» Given data
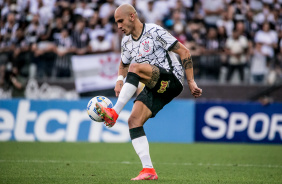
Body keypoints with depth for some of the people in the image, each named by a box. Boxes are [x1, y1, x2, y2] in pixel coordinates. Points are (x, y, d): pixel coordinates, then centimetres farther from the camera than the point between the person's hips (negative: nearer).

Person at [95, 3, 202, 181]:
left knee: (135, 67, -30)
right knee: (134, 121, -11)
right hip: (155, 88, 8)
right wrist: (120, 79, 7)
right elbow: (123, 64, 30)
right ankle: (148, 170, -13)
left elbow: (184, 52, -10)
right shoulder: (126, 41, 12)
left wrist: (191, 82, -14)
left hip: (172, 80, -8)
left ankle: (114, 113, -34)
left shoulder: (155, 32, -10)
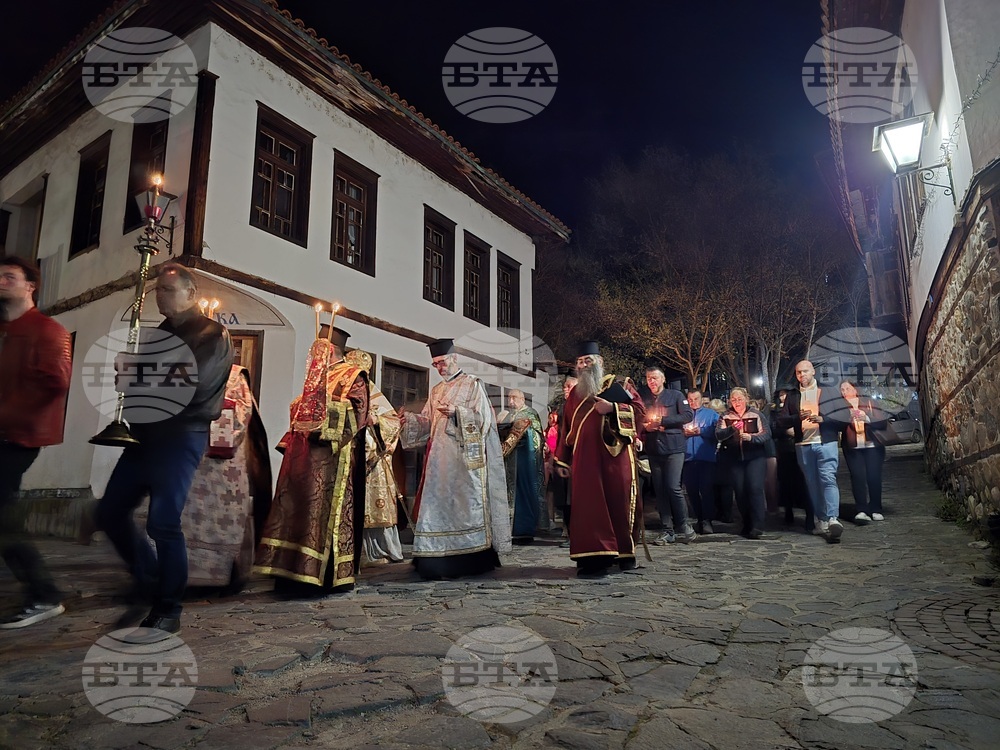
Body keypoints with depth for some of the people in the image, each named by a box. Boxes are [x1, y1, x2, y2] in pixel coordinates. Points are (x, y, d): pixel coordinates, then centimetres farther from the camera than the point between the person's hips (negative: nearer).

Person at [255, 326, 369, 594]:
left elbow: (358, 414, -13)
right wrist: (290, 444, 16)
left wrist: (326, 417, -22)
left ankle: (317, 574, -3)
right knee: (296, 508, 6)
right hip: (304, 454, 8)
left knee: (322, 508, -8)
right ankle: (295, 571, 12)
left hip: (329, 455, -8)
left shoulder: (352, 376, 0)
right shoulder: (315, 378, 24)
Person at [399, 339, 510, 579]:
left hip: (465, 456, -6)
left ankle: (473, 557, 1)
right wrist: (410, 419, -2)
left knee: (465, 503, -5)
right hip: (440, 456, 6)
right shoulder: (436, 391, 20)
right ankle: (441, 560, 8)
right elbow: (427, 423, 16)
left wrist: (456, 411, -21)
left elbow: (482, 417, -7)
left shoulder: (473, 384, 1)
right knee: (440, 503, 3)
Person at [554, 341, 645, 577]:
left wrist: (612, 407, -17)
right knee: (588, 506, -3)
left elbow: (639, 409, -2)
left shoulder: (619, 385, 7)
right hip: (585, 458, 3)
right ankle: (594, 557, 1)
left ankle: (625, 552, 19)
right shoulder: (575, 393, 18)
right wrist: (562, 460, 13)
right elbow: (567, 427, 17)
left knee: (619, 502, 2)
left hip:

...

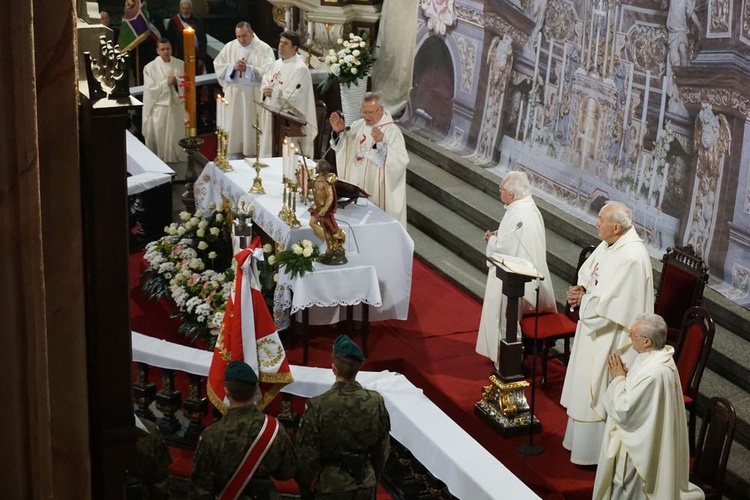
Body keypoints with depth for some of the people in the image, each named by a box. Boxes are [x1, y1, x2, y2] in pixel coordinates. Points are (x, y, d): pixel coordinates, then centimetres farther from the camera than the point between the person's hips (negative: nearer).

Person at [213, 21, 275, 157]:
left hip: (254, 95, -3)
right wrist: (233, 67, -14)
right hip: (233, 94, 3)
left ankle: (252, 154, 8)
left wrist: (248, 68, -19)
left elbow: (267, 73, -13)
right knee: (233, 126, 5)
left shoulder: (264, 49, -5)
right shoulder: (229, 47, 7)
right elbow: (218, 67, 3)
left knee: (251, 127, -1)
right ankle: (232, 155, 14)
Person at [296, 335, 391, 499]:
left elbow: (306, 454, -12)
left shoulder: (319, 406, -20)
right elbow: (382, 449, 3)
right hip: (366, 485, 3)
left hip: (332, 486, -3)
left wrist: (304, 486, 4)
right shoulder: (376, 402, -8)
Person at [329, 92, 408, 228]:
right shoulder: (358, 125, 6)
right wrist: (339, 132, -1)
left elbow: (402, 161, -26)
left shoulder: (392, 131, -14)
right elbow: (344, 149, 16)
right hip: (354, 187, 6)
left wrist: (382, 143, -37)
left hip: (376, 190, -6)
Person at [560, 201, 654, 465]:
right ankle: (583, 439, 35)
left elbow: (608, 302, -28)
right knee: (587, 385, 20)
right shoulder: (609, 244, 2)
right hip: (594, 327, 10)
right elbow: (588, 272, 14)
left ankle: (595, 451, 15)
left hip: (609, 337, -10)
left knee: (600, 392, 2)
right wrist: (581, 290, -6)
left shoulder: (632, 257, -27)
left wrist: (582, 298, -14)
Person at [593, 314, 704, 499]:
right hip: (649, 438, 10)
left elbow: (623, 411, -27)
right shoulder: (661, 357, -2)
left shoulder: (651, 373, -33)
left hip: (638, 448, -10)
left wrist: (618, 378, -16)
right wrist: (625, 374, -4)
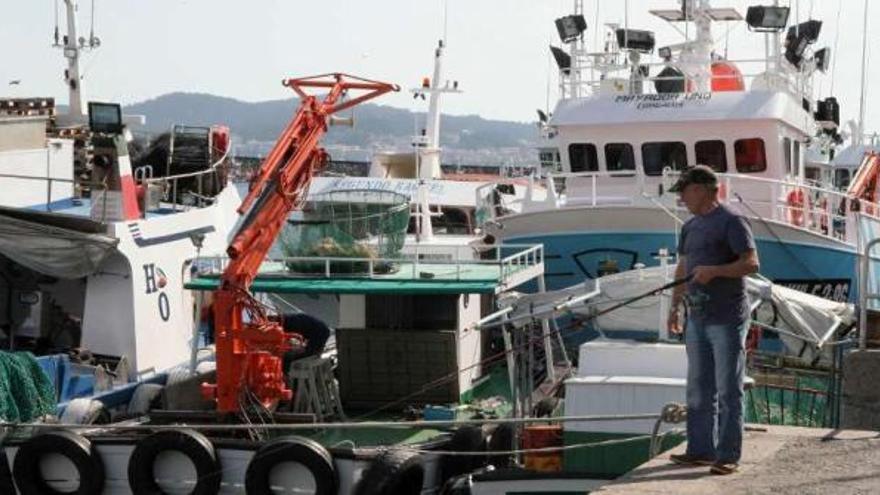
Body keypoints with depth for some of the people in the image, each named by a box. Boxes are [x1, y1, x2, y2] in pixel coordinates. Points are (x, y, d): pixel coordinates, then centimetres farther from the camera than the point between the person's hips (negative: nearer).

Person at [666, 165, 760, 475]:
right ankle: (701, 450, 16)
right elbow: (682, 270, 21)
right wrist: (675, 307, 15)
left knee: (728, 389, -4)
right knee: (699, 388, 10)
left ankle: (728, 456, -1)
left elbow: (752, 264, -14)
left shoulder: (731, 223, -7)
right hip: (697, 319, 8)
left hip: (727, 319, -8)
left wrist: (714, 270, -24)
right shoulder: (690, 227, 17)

---

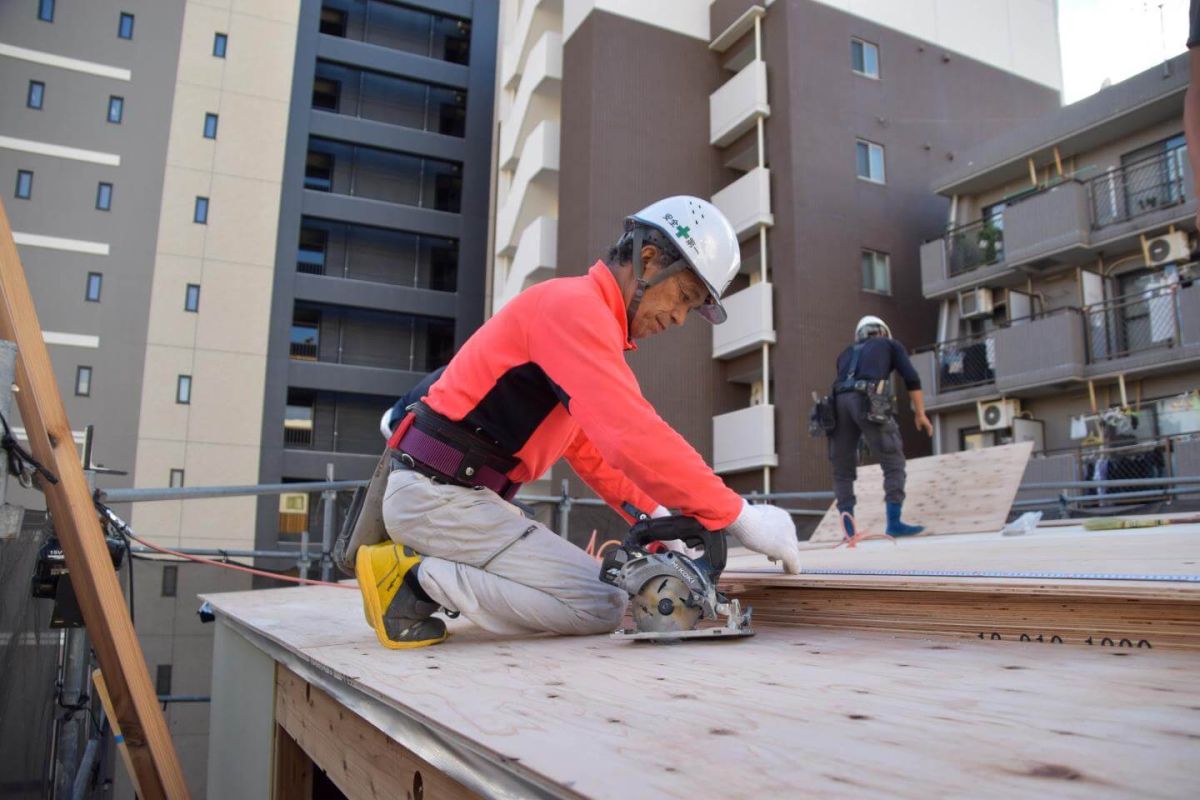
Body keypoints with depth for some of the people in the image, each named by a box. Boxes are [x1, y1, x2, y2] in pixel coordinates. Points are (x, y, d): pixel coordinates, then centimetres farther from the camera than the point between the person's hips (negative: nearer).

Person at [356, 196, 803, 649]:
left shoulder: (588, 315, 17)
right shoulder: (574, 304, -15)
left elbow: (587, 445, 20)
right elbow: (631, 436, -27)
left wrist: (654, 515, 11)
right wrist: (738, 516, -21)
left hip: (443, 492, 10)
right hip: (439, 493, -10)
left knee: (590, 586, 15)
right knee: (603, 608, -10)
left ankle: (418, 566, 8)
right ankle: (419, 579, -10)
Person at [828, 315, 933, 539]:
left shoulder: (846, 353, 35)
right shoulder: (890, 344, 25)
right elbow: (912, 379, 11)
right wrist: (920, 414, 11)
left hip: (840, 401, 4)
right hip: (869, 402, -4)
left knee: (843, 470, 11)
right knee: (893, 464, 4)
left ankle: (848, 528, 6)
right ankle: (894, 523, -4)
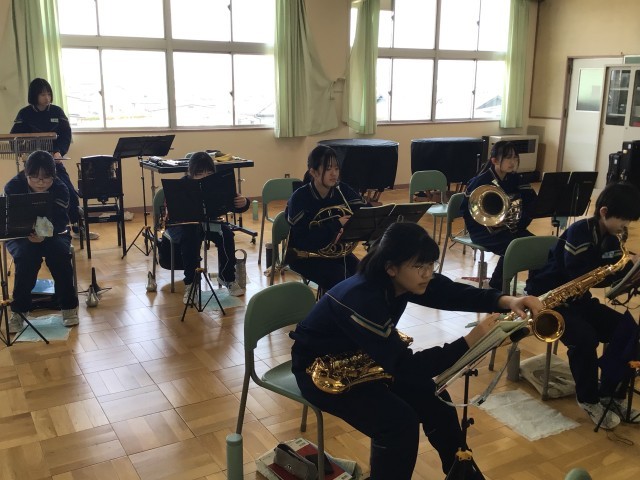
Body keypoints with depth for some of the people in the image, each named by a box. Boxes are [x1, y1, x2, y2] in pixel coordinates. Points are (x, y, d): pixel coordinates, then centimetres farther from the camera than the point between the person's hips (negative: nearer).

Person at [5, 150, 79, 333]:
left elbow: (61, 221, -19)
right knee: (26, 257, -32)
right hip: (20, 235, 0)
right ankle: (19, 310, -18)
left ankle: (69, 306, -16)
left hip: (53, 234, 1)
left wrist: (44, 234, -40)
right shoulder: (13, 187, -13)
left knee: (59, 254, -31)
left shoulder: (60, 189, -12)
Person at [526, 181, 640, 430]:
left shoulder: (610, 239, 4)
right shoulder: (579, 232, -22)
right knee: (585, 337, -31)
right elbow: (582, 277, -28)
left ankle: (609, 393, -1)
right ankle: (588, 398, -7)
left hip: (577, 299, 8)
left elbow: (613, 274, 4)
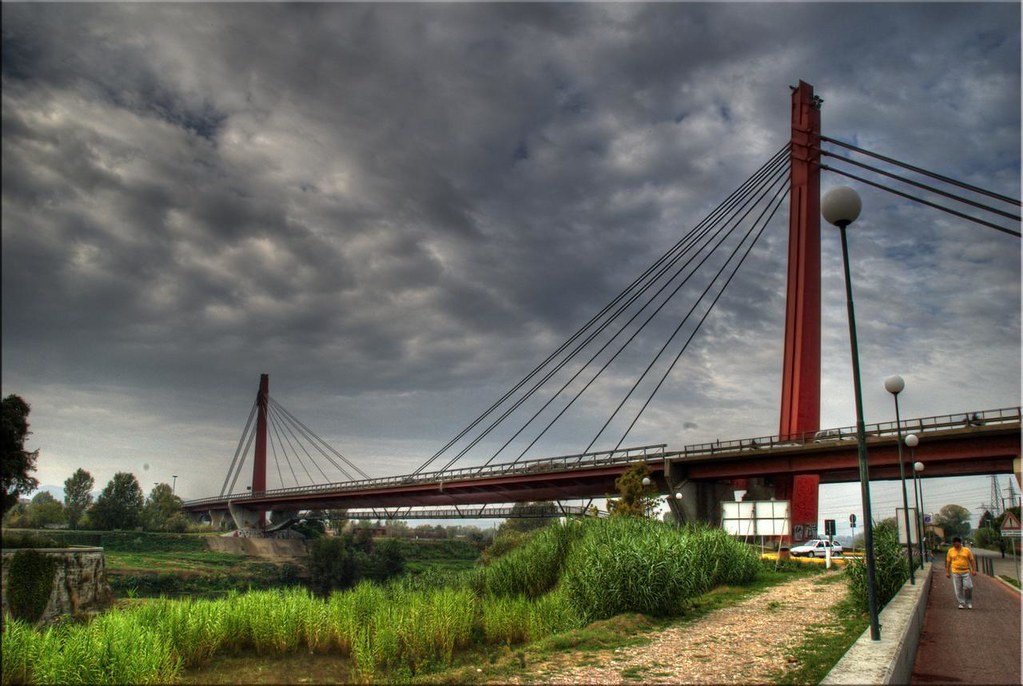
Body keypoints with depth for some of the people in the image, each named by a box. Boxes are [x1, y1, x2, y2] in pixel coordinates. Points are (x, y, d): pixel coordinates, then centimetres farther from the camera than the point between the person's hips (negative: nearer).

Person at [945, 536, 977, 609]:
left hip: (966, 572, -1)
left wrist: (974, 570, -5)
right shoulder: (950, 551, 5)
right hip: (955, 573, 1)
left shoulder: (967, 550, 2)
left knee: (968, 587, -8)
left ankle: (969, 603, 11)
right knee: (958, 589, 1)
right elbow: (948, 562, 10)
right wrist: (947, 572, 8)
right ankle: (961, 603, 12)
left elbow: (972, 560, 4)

» Work instructions
Nothing but the lines from the one with "left shoulder: (155, 32, -10)" up to and including the one with "right ankle: (441, 560, 8)" should be printed, exactly as they read above. Please keep the pictures out.

» Finished task
left shoulder: (155, 32, -10)
Body keypoints with depth for some of the people in the image, each named by a box. Boxes are [x1, y1, x2, y2] in pixel coordinates. Points are (x, y, d): pixel coordinates, then centimetres farther from the camera than the point between the person's hips (negative: nearer).

Person at [255, 326, 369, 594]:
left elbow: (358, 414, -13)
right wrist: (290, 444, 16)
left wrist: (326, 417, -22)
left ankle: (317, 574, -3)
right knee: (296, 508, 6)
right hip: (304, 454, 8)
left knee: (322, 508, -8)
right ankle: (295, 571, 12)
left hip: (329, 455, -8)
left shoulder: (352, 376, 0)
right shoulder: (315, 378, 24)
Person at [399, 339, 510, 579]:
left hip: (465, 456, -6)
left ankle: (473, 557, 1)
right wrist: (410, 419, -2)
left knee: (465, 503, -5)
right hip: (440, 456, 6)
right shoulder: (436, 391, 20)
right ankle: (441, 560, 8)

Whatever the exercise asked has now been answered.